(Extracted material):
------------

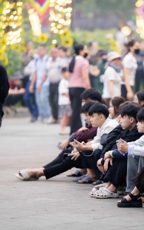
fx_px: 1827
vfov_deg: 7.2
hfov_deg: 4.5
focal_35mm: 291
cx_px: 119
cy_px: 115
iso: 3200
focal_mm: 190
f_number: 2.8
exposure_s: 1/250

------------

(Requirement):
Write the lines above out again exactly, without any of their pictures.

(Answer area):
fx_px: 1827
vfov_deg: 7.2
hfov_deg: 4.5
focal_35mm: 291
cx_px: 119
cy_px: 115
iso: 3200
focal_mm: 190
f_number: 2.8
exposure_s: 1/250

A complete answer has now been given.